FTSE100 opens lower after bank holiday, as Italian chaos weighs heavy
The FTSE 100 fell nearly 0.8 per cent in early trading as investors reacted to a turbulent weekend in Italy and Spain following yesterday's British bank holiday.
The blue chip index was down 60.84 points, or 0.79 per cent, to 7,669.44 in early trading while the midcap FTSE 250 index also tumbled, down 0.9 per cent to 20,980.94.
However the biggest loser on the FTSE100 had nothing to do with Italy: Dixons Carphone's share price was down 19 per cent on the back of a profits warning.
But banks bore the brunt of speculation that another election in Italy could turn into a referendum on the euro. RBS and Barclays were the biggest fallers – down 3.3 per cent at 280p and 3.2 per cent at 199.46p respectively.
On the continent the pattern was similar, with the Dax and the Cac both down 0.4 per cent.
Meanwhile yields on 10-year Italian bonds rose to 2.842 on Tuesday, taking the gap with German equivalents to the widest since 2013.
Spreads between Italian 10-year government bonds (BTPs) and German Bunds of the same maturity rose to 2.53 percentage points on Tuesday, up from 2.34 the previous day and 1.22 at the end of April.
And UK 10-year government bond yields briefly dropped to their lowest point since September as London traders returned from the bank holiday. The yield on the benchmark 10-year guilt fell as low as 1.108 per cent, after opening at 1.438 per cent. At the time of writing it had rallied to just over 1.24 per cent in volatile trading.
Investors have been rattled by political instability in Italy, after attempts by the two main populist parties to form a government collapsed over the weekend, pushing the country towards crisis.

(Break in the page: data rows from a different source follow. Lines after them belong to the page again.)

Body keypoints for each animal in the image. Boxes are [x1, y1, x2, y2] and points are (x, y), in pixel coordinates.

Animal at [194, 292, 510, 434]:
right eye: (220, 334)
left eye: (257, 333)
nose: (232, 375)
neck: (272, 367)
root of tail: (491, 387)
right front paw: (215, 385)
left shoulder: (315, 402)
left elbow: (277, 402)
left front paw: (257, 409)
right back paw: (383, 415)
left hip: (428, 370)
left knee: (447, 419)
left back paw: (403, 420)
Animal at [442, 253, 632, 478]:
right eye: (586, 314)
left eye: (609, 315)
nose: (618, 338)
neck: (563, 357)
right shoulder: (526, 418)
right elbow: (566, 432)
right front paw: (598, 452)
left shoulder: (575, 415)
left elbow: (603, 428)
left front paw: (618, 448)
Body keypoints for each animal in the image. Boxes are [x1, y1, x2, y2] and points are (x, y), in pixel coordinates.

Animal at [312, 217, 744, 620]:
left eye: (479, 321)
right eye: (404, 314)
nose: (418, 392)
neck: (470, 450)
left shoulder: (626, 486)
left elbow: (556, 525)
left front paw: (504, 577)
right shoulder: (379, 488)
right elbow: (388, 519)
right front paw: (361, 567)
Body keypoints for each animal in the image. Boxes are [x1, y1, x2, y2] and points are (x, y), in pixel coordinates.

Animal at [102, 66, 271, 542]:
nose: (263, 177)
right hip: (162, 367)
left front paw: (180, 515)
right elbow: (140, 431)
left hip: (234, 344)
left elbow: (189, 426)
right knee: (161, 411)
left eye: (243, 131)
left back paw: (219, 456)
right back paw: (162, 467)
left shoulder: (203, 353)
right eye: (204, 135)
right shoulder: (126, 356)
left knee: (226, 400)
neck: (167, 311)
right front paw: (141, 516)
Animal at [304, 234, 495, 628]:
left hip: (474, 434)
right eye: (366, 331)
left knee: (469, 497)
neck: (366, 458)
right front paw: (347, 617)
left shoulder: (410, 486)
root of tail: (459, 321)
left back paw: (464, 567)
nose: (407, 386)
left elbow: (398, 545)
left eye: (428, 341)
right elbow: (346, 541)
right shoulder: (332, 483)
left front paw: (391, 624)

Spain was also making traders nervous, as its Prime Minister Mariano Rajoy faces a vote of no confidence on Friday, in the wake of corruption scandals and ongoing Catalonian turbulence.
The Spanish parliament will debate whether Rajoy should be replaced by opposition leader Pedro Sanchez on Thursday, with a vote to take place the following day.
While there are clearly concerns about Italy leaving the euro, analysts did not seem to think it was likely.
Naeem Aslam of Think Markets said: "The political situation over in Italy that we have today is an immensely messy situation and the fear of another Brexit is shaking the investor's confidence. Surely, no one wants to see the third biggest economy of the Eurozone becoming another Greece or adopt the stance which the U.K. choose."
Marshall Gittler, chief strategist and head of education at ACLS Global, said: "Personally, I don’t think Italy will leave the euro – in fact, I think there’s almost no chance of that happening. If Greece didn’t leave, then Italy won’t, either. According to the European Commission’s Eurobarometer survey, support for the Euro in Italy has never been below 58 per cent, and most recently was 59 per cent, with only 31 per cent opposed… Nonetheless, currencies have to price in risk, and Italian politics is the big risk nowadays. I think EUR is likely to remain weak until things have settled down there."
Core spreads analyst David Buik added: "Were Italy to contemplate leaving the EU, many believe its banks would be unable to cope with the strain.
"It is fair to say that all the ‘die-hard’ Europhiles, who believe that Brussels is their Valhalla on the way to Heaven, think these issues are a temporary blip and that investors will eventually be sucked in to buying the dip. Many are not that convinced about Italy but understand the rationale behind Spain."